DAMIT DER SCHMETTERLING FLIEGEN KANN

„In der Mandschurei gibt es eine Fabrik, in der du arbeiten und eine Ausbildung machen kannst.“ Voller Zuversicht steigt die dreizehnjährige Gil Won-Ok 1941 in den Zug Richtung China. Sie lässt ihre große Familie zurück, die in Armut in Korea lebt. Won-Ok hofft, ihre kleinen Geschwister bald mit Geld unterstützen zu können. Doch das Mädchen landet nicht in einer Fabrik, sondern wird von japanischen Soldaten zur Prostitution gezwungen.

Mit ihr erfahren etwa 200 000 Frauen im Alter von 11 bis 29 Jahren während des Zweiten Weltkrieges dieses Schicksal. Das japanische Militär gibt ihnen die grausam verharmlosende Bezeichnung „Comfort-Women“ – „Trostfrauen“. In Bordellen, sogenannten „Trosthäusern“, müssen sie als Sexsklavinnen den Soldaten „zur Verfügung stehen“. Über Jahre werden sie mehrmals täglich vergewaltigt. Viele „Trostfrauen“ sterben an ihren Verletzungen und Krankheiten oder sind nach Kriegsende unfruchtbar. So auch Gil Won-Ok, die gewaltsam sterilisiert wird. Da ist sie gerade einmal 14 Jahre alt.

Nach dem Krieg hat Gil Won-Ok alles verloren. Doch ihr großes Glück wird ihr Adoptivsohn. Obwohl sie als Marktfrau selbst nur wenig hat, nimmt sie den Neugeborenen als 30-Jährige zu sich und rettet ihn vor dem Waisenhaus. Ihr Sohn, heute protestantischer Pfarrer, gibt ihr die Kraft weiterzuleben.

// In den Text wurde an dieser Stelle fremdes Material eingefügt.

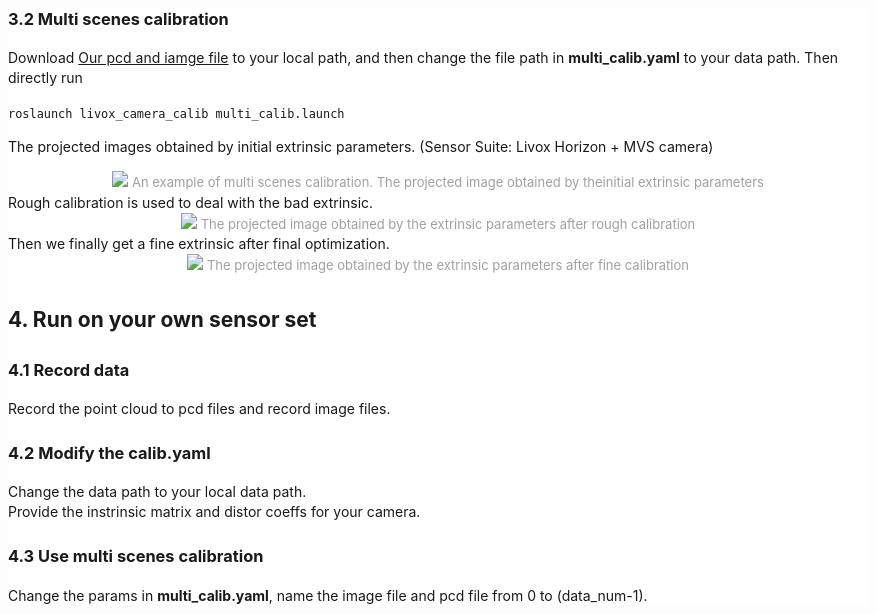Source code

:### 3.2 Multi scenes calibration
Download [Our pcd and iamge file](https://drive.google.com/drive/folders/1Q60YIwEpugcWBRHpm2MS28wfTGJh2D3e?usp=sharing) to your local path, and then change the file path in **multi_calib.yaml** to your data path. Then directly run
```
roslaunch livox_camera_calib multi_calib.launch
```
The projected images obtained by initial extrinsic parameters. (Sensor Suite: Livox Horizon + MVS camera)
<div align="center">
    <img src="pics/initial_extrinsic.png" width = 100% >
    <font color=#a0a0a0 size=2>An example of multi scenes calibration. The projected image obtained by theinitial extrinsic parameters</font>
</div>
Rough calibration is used to deal with the bad extrinsic.
<div align="center">
    <img src="pics/after_rough_calib.png" width = 100% >
    <font color=#a0a0a0 size=2>The projected image obtained by the extrinsic parameters after rough calibration</font>
</div>
Then we finally get a fine extrinsic after final optimization.
<div align="center">
    <img src="pics/fine_extrinsic.png" width = 100% >
    <font color=#a0a0a0 size=2>The projected image obtained by the extrinsic parameters after fine calibration</font>
</div>

## 4. Run on your own sensor set
### 4.1 Record data
Record the point cloud to pcd files and record image files.
### 4.2 Modify the **calib.yaml**
Change the data path to your local data path.  
Provide the instrinsic matrix and distor coeffs for your camera.

### 4.3 Use multi scenes calibration
Change the params in **multi_calib.yaml**, name the image file and pcd file from 0 to (data_num-1).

Fast 50 Jahre schweigen die Überlebenden. Die Gequälten sind gefangen in ihrer Scham. Bis die ehemaligen „Trostfrauen“ 1992 als alt gewordene Frauen vor der japanischen Botschaft in Seoul (Südkorea) rufen: „Es ist die japanische Regierung, die sich schämen muss, nicht wir!“ Jeden Mittwoch. Die „Trostfrauen-Bewegung“ entsteht.

Noch versucht die japanische Regierung, alles zu leugnen. Doch die betroffenen Frauen, auch Gil Won-Ok, geben eidesstattliche Erklärungen ab. Trotzdem kommen die Opfer nicht zur Ruhe, denn die japanische Regierung verweigert bis heute direkte Entschädigungen. Die Überlebenden gründen den „Schmetterlingsfond“ und zahlen die staatlichen Entschädigungszahlungen dort ein – zur Unterstützung von Frauen, die weltweit Opfer sexueller Gewalt in kriegerischen Auseinandersetzungen geworden sind.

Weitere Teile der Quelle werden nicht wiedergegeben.